Most films about youngsters have to do with dating and various ways of pursuing it without looking frivolous. Skirting the shallowness of the teen flick, All Together Now brings us a sweet-tempered and compassionate film about the generosity of spirit and how receiving requires as much grace as giving.
The young heroine Amber, played with an unassuming wisdom by Auliʻi Cravalho is kind, compassionate and generous. She spends her time with her pet dog volunteering for various charitable causes, including regular visits to an old folks’ home where she distributes donuts and reads to the elderly.
Now, this cloying scenario would have collapsed in a heap of embarrassing over-sentimentality. It is to director Brett Haley’s credit that he exercises a firm control over the potential mawkish material, never glorifying the hardships that Amber so bravely negotiates. Most of these hardships have to do with Amber’s troubled alcoholic mother (Judy Reyes). Homeless and for all practical purposes, hopeless, the mother and daughter are constantly at loggerheads.
But Amber never gives away her problems. Generous in other ways she is miserly about sharing misery. A lot of the film’s casual heft comes from the way Amber’s friends convince her that a support system is not a resort for the weak and that you don’t lose your dignity by seeking your friend’s help. The fairytale-like climax may be on the incredulous side. But it had me cheering and holding back a tear. Life is not about ideal situations. But hell, with a little bit of help from our friends, no crisis is insurmountable.

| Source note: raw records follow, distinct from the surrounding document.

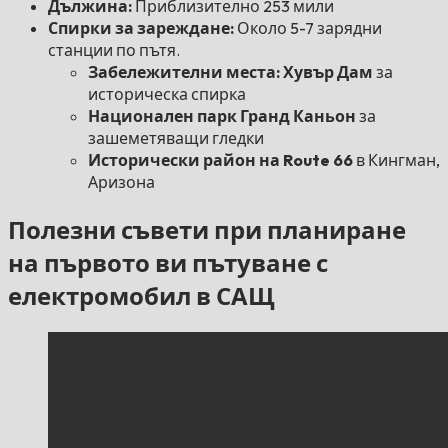
Дължина:
Приблизително 253 мили
Спирки за зареждане:
Около 5-7 зарядни
станции по пътя.
Забележителни места: Хувър Дам
за
историческа спирка
Национален парк Гранд Каньон
за
зашеметяващи гледки
Исторически район на Route 66
в Кингман,
Аризона
Полезни съвети при планиране
на първото ви пътуване с
електромобил в САЩ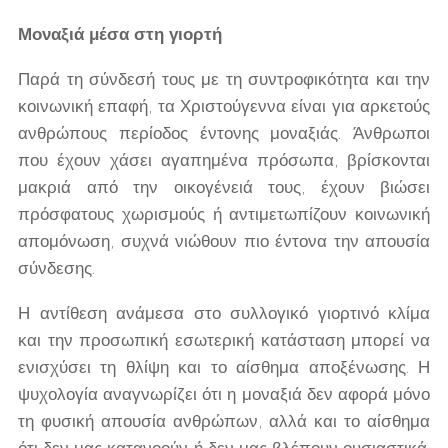
Μοναξιά μέσα στη γιορτή
Παρά τη σύνδεσή τους με τη συντροφικότητα και την
κοινωνική επαφή, τα Χριστούγεννα είναι για αρκετούς
ανθρώπους περίοδος έντονης μοναξιάς. Άνθρωποι
που έχουν χάσει αγαπημένα πρόσωπα, βρίσκονται
μακριά από την οικογένειά τους, έχουν βιώσει
πρόσφατους χωρισμούς ή αντιμετωπίζουν κοινωνική
απομόνωση, συχνά νιώθουν πιο έντονα την απουσία
σύνδεσης.
Η αντίθεση ανάμεσα στο συλλογικό γιορτινό κλίμα
και την προσωπική εσωτερική κατάσταση μπορεί να
ενισχύσει τη θλίψη και το αίσθημα αποξένωσης. Η
ψυχολογία αναγνωρίζει ότι η μοναξιά δεν αφορά μόνο
τη φυσική απουσία ανθρώπων, αλλά και το αίσθημα
ότι δεν μας κατανοούν ή δεν μας βλέπουν ουσιαστικά.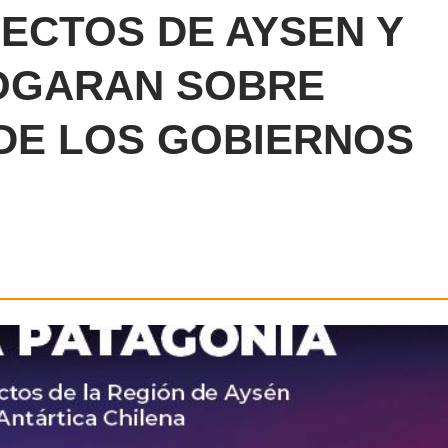
ECTOS DE AYSEN Y
OGARAN SOBRE
DE LOS GOBIERNOS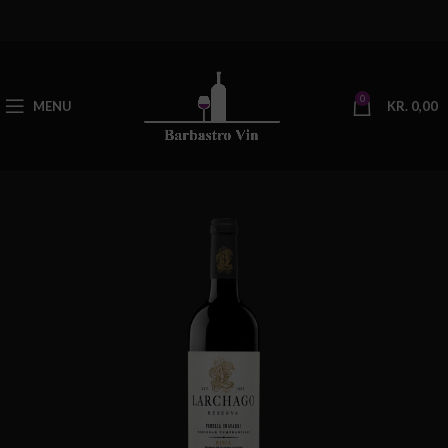
0
MENU
KR.
0,00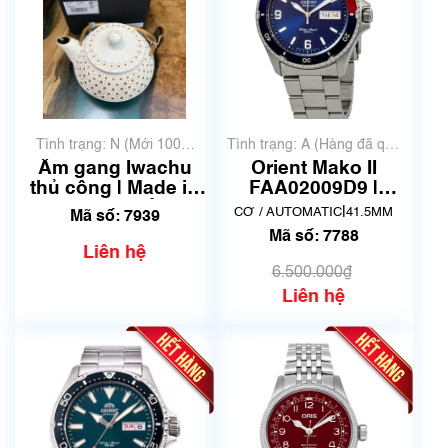
Tình trạng: N (Mới 100%
Tình trạng: A (Hàng đã qua
chưa qua sử dụng)
sử dụng nhưng rất đẹp,
Ấm gang Iwachu
Orient Mako II
không có xước)
thủ công | Made in
FAA02009D9 |
Japan | Mã số 7939
AA02-C5-B | Made
|
CƠ / AUTOMATIC
41.5MM
Mã số: 7939
in Japnan | Mã số
Mã số: 7788
7788
Liên hệ
6.500.000₫
Liên hệ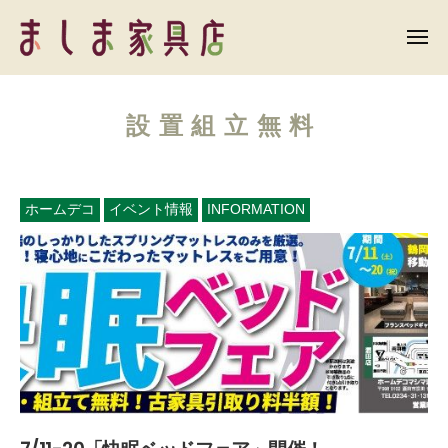
ま
ー
コ
し
ン
メ
ま
ニ
テ
ュ
ま
家
ー
ン
具
し
店
設置組立無料
ツ
ま
へ
家
ス
具
キ
ホームデコ
イベント情報
INFORMATION
店
ッ
プ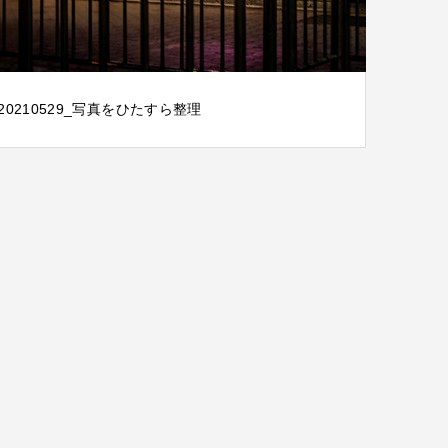
20210529_写真をひたすら整理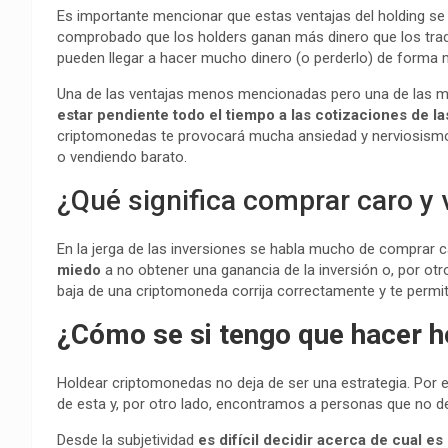
Es importante mencionar que estas ventajas del holding se 
comprobado que los holders ganan más dinero que los traders
pueden llegar a hacer mucho dinero (o perderlo) de forma 
Una de las ventajas menos mencionadas pero una de las más
estar pendiente todo el tiempo a las cotizaciones de 
criptomonedas te provocará mucha ansiedad y nerviosism
o vendiendo barato.
¿Qué significa comprar caro y 
En la jerga de las inversiones se habla mucho de comprar c
miedo
a no obtener una ganancia de la inversión o, por otr
baja de una criptomoneda corrija correctamente y te permita
¿Cómo se si tengo que hacer h
Holdear criptomonedas no deja de ser una estrategia. Por 
de esta y, por otro lado, encontramos a personas que no de
Desde la subjetividad
es difícil decidir acerca de cual e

While the central performances by Cravalho and Reyes are uplifting in their controlled emotional velocity, a surprise cameo by veteran comedienne Carol Burnett had me choking with emotions. I grew up watching Ms Burnett’s incredible comic timing. Now at 80-plus, she plays a rich heiress who finds a sense of purpose so late in life by giving generously. This is the most feel-good film you will see this season, and one that will have you cheering.